#### [PAGE EXCERPT]
_ _ _ _ _

Despite all this, Bolsonaro managed the transition from backbencher to one of the best-known politicians in Brazil in a short amount of time, mainly through social media and his ‘anti-system’ discourse. For months he has led in the polls - at least when former President Lula da Silva, convicted of corruption and now incarcerated, is shut out of the surveys. But even when Lula’s candidacy is not excluded, Bolsonaro performs surprisingly well: he would get around one-fifth of the vote, and this figure has remained relatively constant over the past few months.
The decline of the ‘establishment’
By contrast, the establishment’s candidates, such as Geraldo Alckmin from the Brazilian Social Democracy Party (PSDB) and former finance minister Henrique Meirelles, are currently lagging far behind. Thus there is a strong possibility that Bolsonaro can break through the traditional polarisation between the conservative ‘social democratic’ party of Brazil (PSDB) and the progressive workers’ party (PT) to at least move into the second round of voting. ‘Brazil, we have a problem,’ proclaims The Economist, and in doing so, certainly speaks for Brazil’s political and economic establishment. It had long been insisting that Bolsonaro’s appeal would diminish as the economy recovers. Except that a noticeable economic recovery has so far failed, with the economy stagnating and unemployment stuck at 13 per cent.
On the one hand, Bolsonaro presents himself as a rebel; on the other hand, by choosing liberal economist Paulo Guedes as his advisor, he attempted to signal to the establishment that he was - at least politically - not so anti-systemic. The financial elites were also relieved and pleased by the nomination of a recognised expert with a liberal vision. Also, Bolsonaro's party, the Social Liberal Party (PSL), is one of the Congress’s most loyal supporters of President Temer’s liberal economic agenda.
Bolsonaro is openly courting a business community critical of regulation and considering entrepreneur Flavio Rocha as a possible Minister of Economic Affairs. It is clear that he wants not only the military in his government, but also business people. Targeting them, Bolsonaro announces that it is time for entrepreneurs in Brazil to take matters into their own hands. So the self-image of a rebel against the establishment also belies the fact that in polls he enjoys more support from the segment of the richest and most educated than his competitors. 30 per cent of the population whose income is over ten times the minimum wage are flirting with electing this alleged bête noire of the establishment.
With his discourse, Bolsonaro is however deliberately courting another voter segment: the supporters of the evangelical churches, who by now make up 30 per cent of the electorate in what was once a purely Catholic country. In light of this tendency, some observers speak of a voto evangélico, as Bolsonaro’s campaign events often resemble evangelical church services. The cultivated moralising discourse gets especially caught up in the evangelical belief system in which the one single Good takes up the fight against evil on behalf of the good citizenry.

_ _ _ _ _

#### [DIRECTIONS]
1. Answer from the passage on Bolsonaro:
(a) At what rate is unemployment stuck?
(b) Which liberal economist did Bolsonaro choose as his advisor?
(c) What share of the electorate do supporters of the evangelical churches make up?
2. From the passage on Bolsonaro, write out the part that opens with the words "The decline of" and closes with "13 per cent.".

#### [GIVEN ENTRIES]
_ _ _ _ _

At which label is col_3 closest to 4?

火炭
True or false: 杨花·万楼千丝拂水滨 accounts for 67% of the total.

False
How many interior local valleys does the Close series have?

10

_ _ _ _ _

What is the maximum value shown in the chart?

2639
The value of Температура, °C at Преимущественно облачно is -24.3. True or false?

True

_ _ _ _ _

#### [ANSWER LIST]
1.
(a) 13 per cent
(b) Paulo Guedes
(c) 30 per cent

2.
The decline of the ‘establishment’
By contrast, the establishment’s candidates, such as Geraldo Alckmin from the Brazilian Social Democracy Party (PSDB) and former finance minister Henrique Meirelles, are currently lagging far behind. Thus there is a strong possibility that Bolsonaro can break through the traditional polarisation between the conservative ‘social democratic’ party of Brazil (PSDB) and the progressive workers’ party (PT) to at least move into the second round of voting. ‘Brazil, we have a problem,’ proclaims The Economist, and in doing so, certainly speaks for Brazil’s political and economic establishment. It had long been insisting that Bolsonaro’s appeal would diminish as the economy recovers. Except that a noticeable economic recovery has so far failed, with the economy stagnating and unemployment stuck at 13 per cent.